As a child swimming in the Gulf of Mexico my father showed my siblings and me how to dive into a breaking wave—to go under it to get to the other side. We'd feel the roiling water on our backs, and sometimes got caught up in a spin. Jumping or diving we made it to the other side and if, if we persisted long enough and far enough, we’d get to where the waves didn’t break, being weightlessly carried in a salty bosom, lifted and lowered as waves undulated their way to the shore.
Getting to calmer waters took a courageous kind of perseverance. Also some measure of confidence that we'd be safe enough in those deep waters.
As metaphor this does not need explaining.
Thinking of the Gulf of Mexico reminds me also of Dragon Lady, our loyal mutt who would swim beyond the farthest one of us and attempt to herd us back to solid ground. Her eyes held desperation. Didn't we know people (and dogs, too) drowned in such waters? Surely she felt anxiety for us. How could she not? Does the metaphor break down because we can drown in the deep waters that invite us to leave solid ground?

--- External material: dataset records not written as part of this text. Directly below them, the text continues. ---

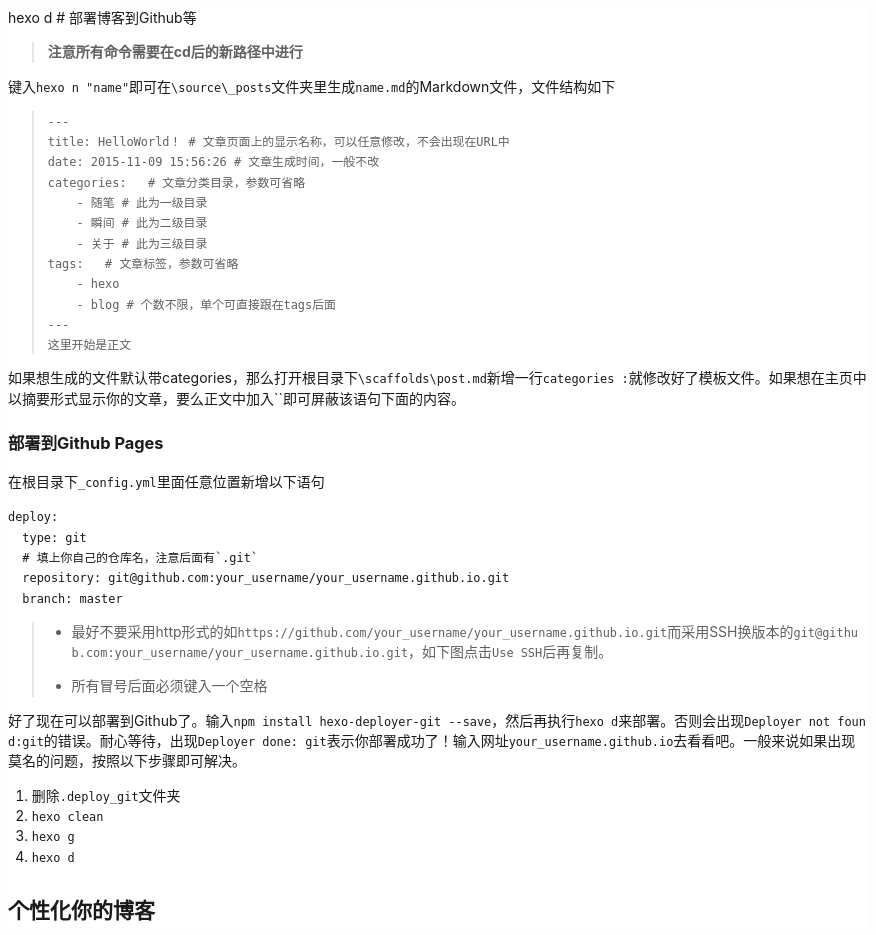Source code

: hexo d          # 部署博客到Github等
</code></pre>
<blockquote>
<p><strong>注意所有命令需要在cd后的新路径中进行</strong></p>
</blockquote>

<p>键入<code>hexo n "name"</code>即可在<code>\source\_posts</code>文件夹里生成<code>name.md</code>的Markdown文件，文件结构如下</p>
<blockquote>
<pre><code>---
title: HelloWorld！ # 文章页面上的显示名称，可以任意修改，不会出现在URL中
date: 2015-11-09 15:56:26 # 文章生成时间，一般不改
categories:   # 文章分类目录，参数可省略
    - 随笔 # 此为一级目录
    - 瞬间 # 此为二级目录
    - 关于 # 此为三级目录
tags:   # 文章标签，参数可省略
    - hexo
    - blog # 个数不限，单个可直接跟在tags后面
---
这里开始是正文
</code></pre>
</blockquote>
<p>如果想生成的文件默认带categories，那么打开根目录下<code>\scaffolds\post.md</code>新增一行<code>categories :</code>就修改好了模板文件。如果想在主页中以摘要形式显示你的文章，要么正文中加入``即可屏蔽该语句下面的内容。</p>
<h3>部署到Github Pages</h3>
<p>在根目录下<code>_config.yml</code>里面任意位置新增以下语句</p>
<pre><code>deploy:
  type: git
  # 填上你自己的仓库名，注意后面有`.git`
  repository: git@github.com:your_username/your_username.github.io.git 
  branch: master
</code></pre>
<blockquote>
<ul>
<li>
<p>最好不要采用http形式的如<code>https://github.com/your_username/your_username.github.io.git</code>而采用SSH换版本的<code>git@github.com:your_username/your_username.github.io.git</code>，如下图点击<code>Use SSH</code>后再复制。</p>

</li>
<li><p>所有冒号后面必须键入一个空格</p></li>
</ul>
</blockquote>
<p>好了现在可以部署到Github了。输入<code>npm install hexo-deployer-git --save</code>，然后再执行<code>hexo d</code>来部署。否则会出现<code>Deployer not found:git</code>的错误。耐心等待，出现<code>Deployer done: git</code>表示你部署成功了！输入网址<code>your_username.github.io</code>去看看吧。一般来说如果出现莫名的问题，按照以下步骤即可解决。</p>
<ol>
<li>删除<code>.deploy_git</code>文件夹</li>
<li><code>hexo clean</code></li>
<li><code>hexo g</code></li>
<li><code>hexo d</code></li>
</ol>
<h2>个性化你的博客</h2>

I am sitting with that just now. Wondering what Aslan from C.S. Lewis's stories of Narnia might say about it. I'm reminded of this conversation with Jill in The Silver Chair:
“Are you not thirsty?" said the Lion. "I am dying of thirst," said Jill. "Then drink," said the Lion. "May I — could I — would you mind going away while I do?" said Jill. The Lion answered this only by a look and a very low growl. And as Jill gazed at its motionless bulk, she realized that she might as well have asked the whole mountain to move aside for her convenience. The delicious rippling noise of the stream was driving her nearly frantic. "Will you promise not to — do anything to me, if I do come?" said Jill. "I make no promise," said the Lion. Jill was so thirsty now that, without noticing it, she had come a step nearer. "Do you eat girls?" she said. "I have swallowed up girls and boys, women and men, kings and emperors, cities and realms," said the Lion. It didn't say this as if it were boasting, nor as if it were sorry, nor as if it were angry. It just said it. "I daren't come and drink," said Jill. "Then you will die of thirst," said the Lion. "Oh dear!" said Jill, coming another step nearer. "I suppose I must go and look for another stream then." "There is no other stream," said the Lion.”
As I said, I'm sitting with that just now.